眼前的畫麵陡然一轉,天變成了地,地變成了天,但江一鳴心裏很清楚,無論眼前看見的是什麼,他腳下所踩的,就是地,他眼前所看到的,是他江小少爺承認的伴侶。
鍾晟上前一步,將江小少爺抓進懷裏。
天知道在他發現牆後發生了變化時,他那一瞬間有多驚慌,要不是知道江一鳴絕不會袖手旁觀任何一個無辜人丟失性命,他甚至不想救那個男人。
李迨勳是死是活,和他有半毛錢關係?無非是因為江一鳴,他才會救一個無關緊要的人。
鍾家的人從來沒有一個好人,沒有一個人是生來就有良心,直到他們找到自己的良心。
鍾義找到了他的繼母秦嫻君,他找到了江一鳴。
江一鳴就是他的良心。
江一鳴要救的人,他會救,江一鳴救不了的人,他來救。
因此,無論他多恨李迨勳拖延了時間,讓他錯過趕去的機會,他也不會丟下李迨勳,讓他在這個魘境裏自生自滅。
“沒想到你一個普通人,居然能站得那麼穩。
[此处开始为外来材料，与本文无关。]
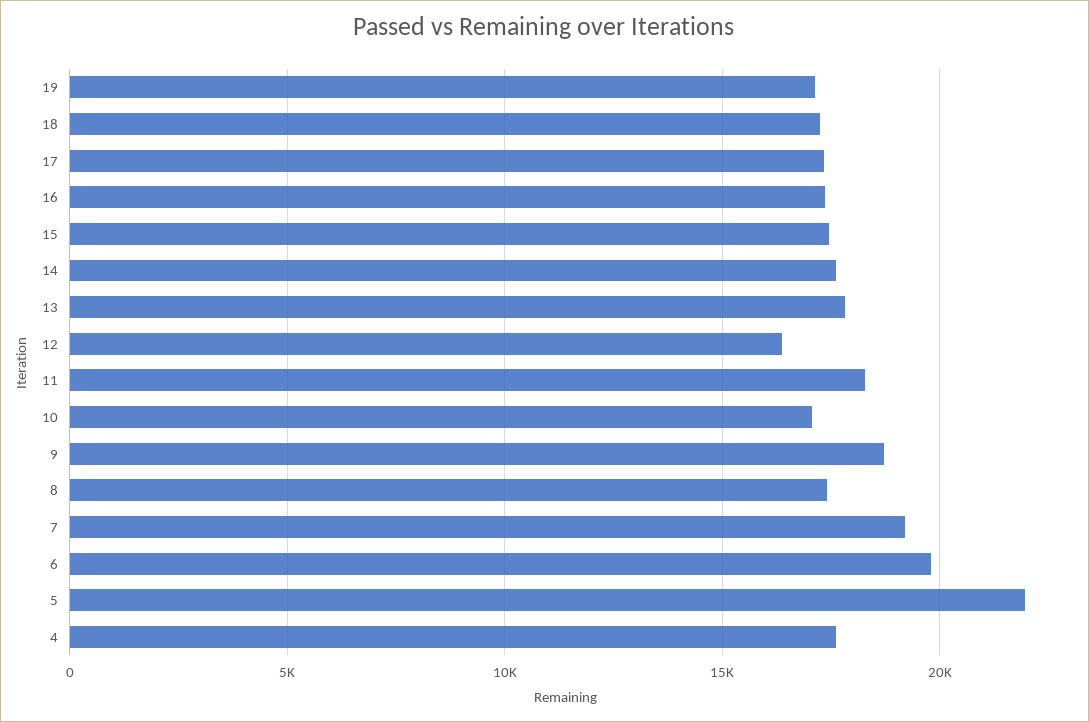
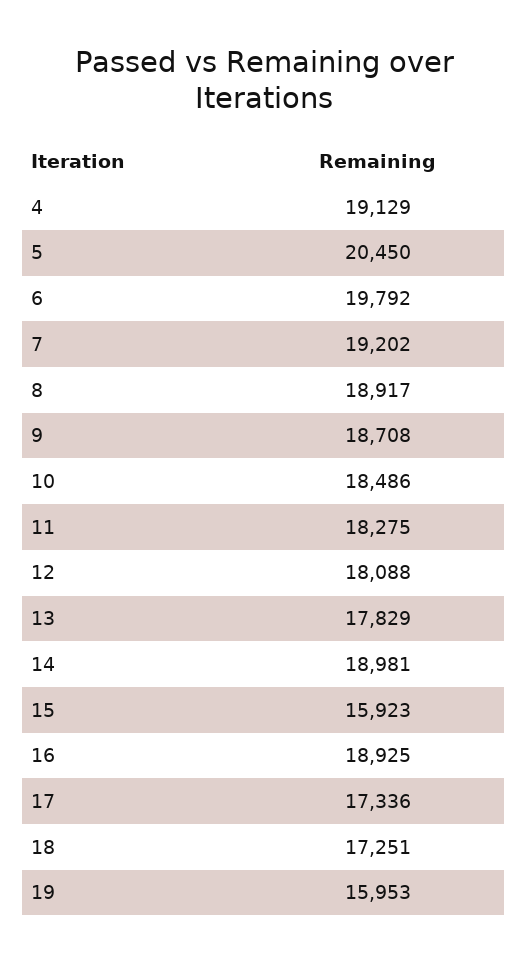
  {
-   "19": 17000,
+   "19": 15953,
    "18": 17251,
    "17": 17336,
-   "16": 17500,
+   "16": 18925,
-   "15": 17500,
+   "15": 15923,
-   "14": 17500,
+   "14": 18981,
    "13": 17829,
-   "12": 16500,
+   "12": 18088,
    "11": 18275,
-   "10": 17000,
+   "10": 18486,
    "9": 18708,
-   "8": 17500,
+   "8": 18917,
    "7": 19202,
    "6": 19792,
-   "5": 22000,
+   "5": 20450,
-   "4": 17500
+   "4": 19129
  }

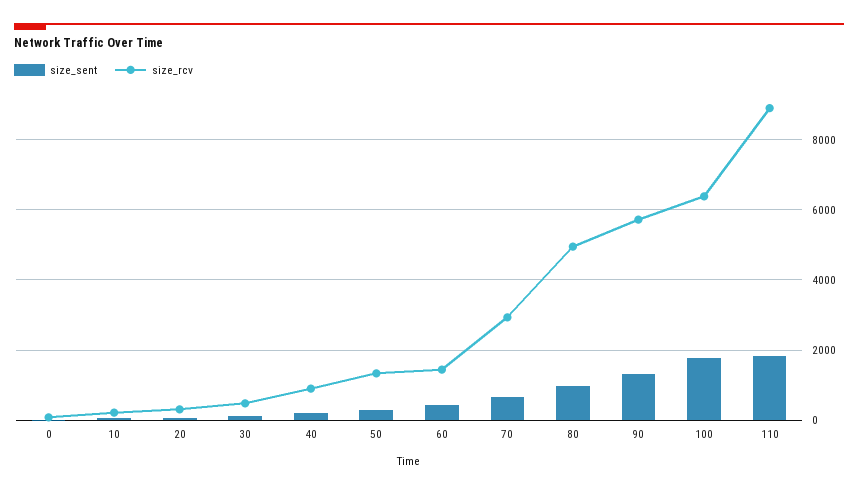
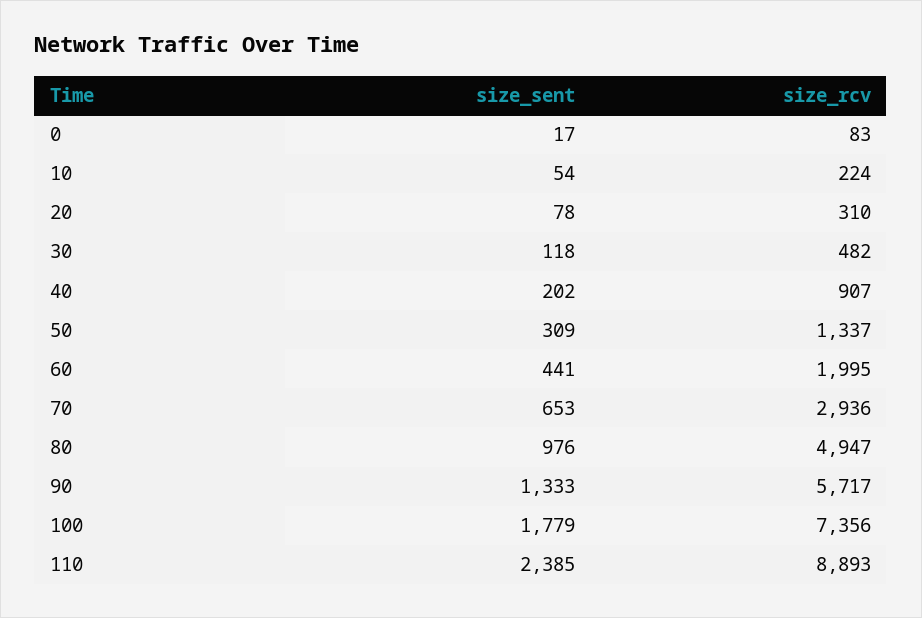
  {
    "size_sent": {
      "0": 17,
      "10": 54,
      "20": 78,
      "30": 118,
      "40": 202,
      "50": 309,
      "60": 441,
      "70": 653,
      "80": 976,
      "90": 1333,
      "100": 1779,
-     "110": 1800
+     "110": 2385
    },
    "size_rcv": {
      "0": 83,
      "10": 224,
      "20": 310,
      "30": 482,
      "40": 907,
      "50": 1337,
-     "60": 1400,
+     "60": 1995,
      "70": 2936,
      "80": 4947,
      "90": 5717,
-     "100": 6400,
+     "100": 7356,
      "110": 8893
    }
  }

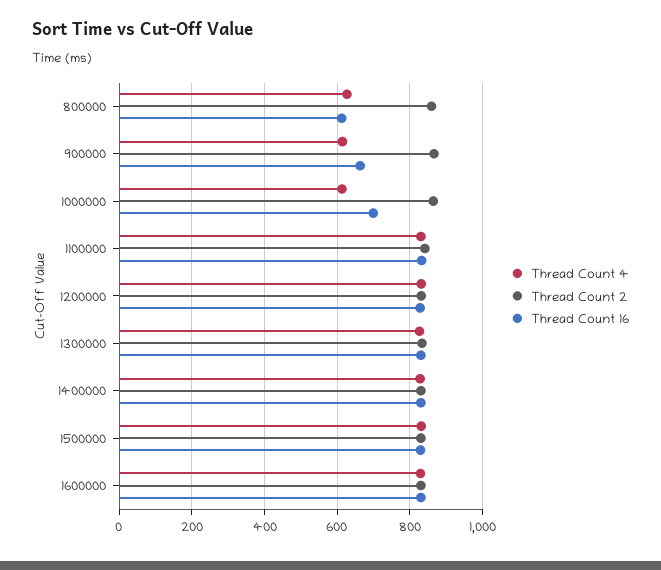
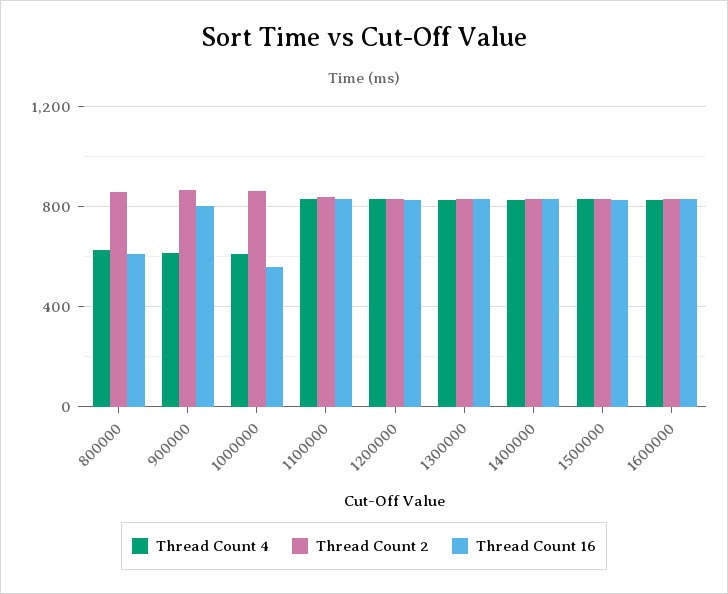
  {
    "Thread Count 4": {
      "800000": 620,
      "900000": 620,
      "1000000": 620,
      "1100000": 840,
      "1200000": 840,
      "1300000": 820,
      "1400000": 820,
      "1500000": 840,
      "1600000": 820
    },
    "Thread Count 2": {
      "800000": 860,
      "900000": 860,
      "1000000": 860,
      "1100000": 840,
      "1200000": 840,
      "1300000": 840,
      "1400000": 840,
      "1500000": 840,
      "1600000": 840
    },
    "Thread Count 16": {
      "800000": 620,
-     "900000": 660,
+     "900000": 800,
-     "1000000": 700,
+     "1000000": 550,
      "1100000": 840,
      "1200000": 820,
      "1300000": 840,
      "1400000": 840,
      "1500000": 820,
      "1600000": 840
    }
  }

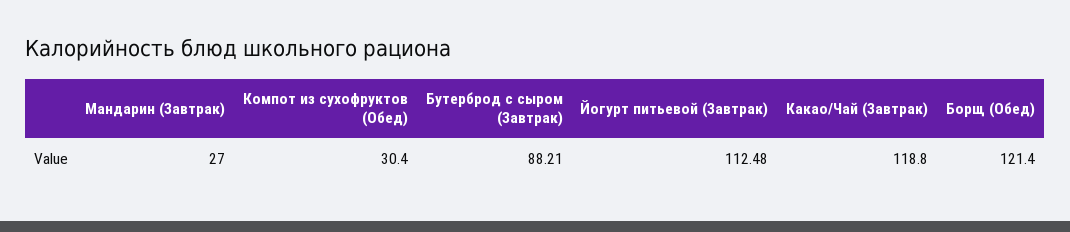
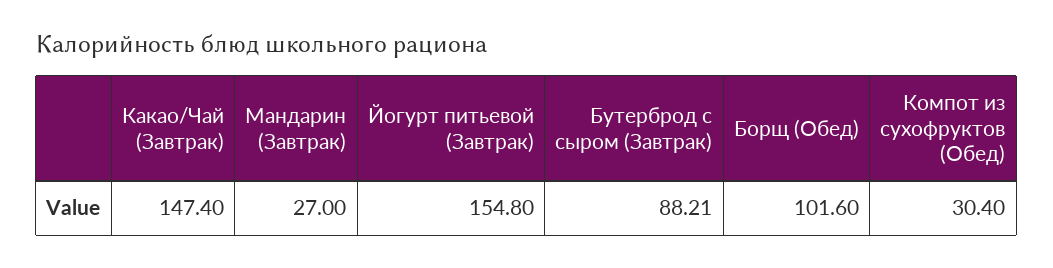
  {
    "Мандарин (Завтрак)": 27,
    "Компот из сухофруктов (Обед)": 30.4,
    "Бутерброд с сыром (Завтрак)": 88.21,
-   "Йогурт питьевой (Завтрак)": 112.48,
+   "Йогурт питьевой (Завтрак)": 154.8,
-   "Какао/Чай (Завтрак)": 118.8,
+   "Какао/Чай (Завтрак)": 147.4,
-   "Борщ (Обед)": 121.4
+   "Борщ (Обед)": 101.6
  }

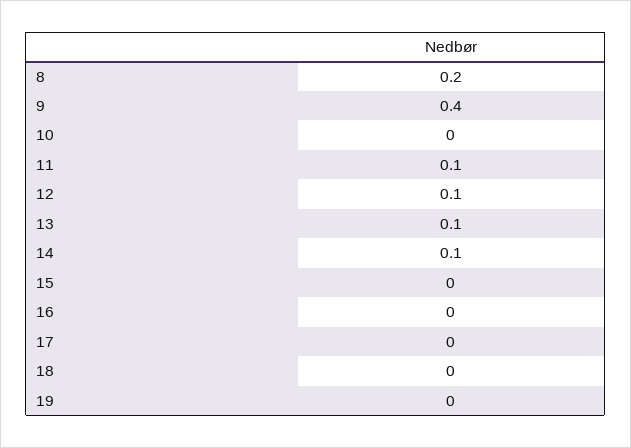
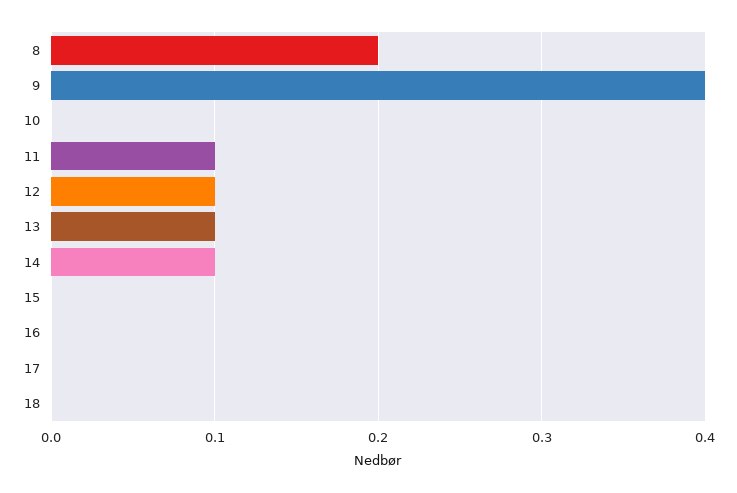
  {
    "8": 0.2,
    "9": 0.4,
    "10": 0,
    "11": 0.1,
    "12": 0.1,
    "13": 0.1,
    "14": 0.1,
    "15": 0,
    "16": 0,
    "17": 0,
-   "18": 0,
+   "18": 0
-   "19": 0
  }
本還想看看你出糗的樣子。”江一鳴甕聲說道,雙手抓住了鍾晟的衣服才覺得心落了地。
鍾晟微微彎了彎嘴角:“畢竟得跟上你。”
事實上,在鍾晟眼裏,外界一切因素都幹擾不了他。
他滿心眼裏隻裝得下一個江小少爺,江一鳴站在哪兒,哪兒便是中心,便是天地。
這個魘境對他這樣一個執意極強、心無旁騖的人而言,影響不大。
江一鳴偏過頭,黑色的小卷發下露出一小節白皙透紅的耳朵根,他嘟噥了一句,像是誇獎:“那你算是跟得挺緊,不錯了。”
“謝謝誇獎。”鍾晟說道。
江小少爺深深吸了口氣,從鍾晟懷抱裏退出來。
“江小少爺,我們、我們能不能換個地方再說話?”於明浩忍了半晌,直到看那兩人似乎過了初一見麵的電光火石,才戰戰兢兢地開口。
江一鳴看了一眼於明浩,耳朵根紅得更明顯了,但麵上絲毫不顯,那雙焦糖色的眼睛淡淡瞥了他一眼,冷哼:“站起來。”
於明浩雙腿打擺子:“站、站不起來。”
李迨勳則目瞪口呆地看著鍾晟和江一鳴,眼見著兩個男人抱在一塊兒,對他來說衝擊不小。
江一鳴輕嘖了一聲,手指上還拽著綁在於明浩小手指上的紅繩,沒想到哪怕紅繩辟邪,在這樣一個魘境和卦中卦的疊加局裏,也起不了作用。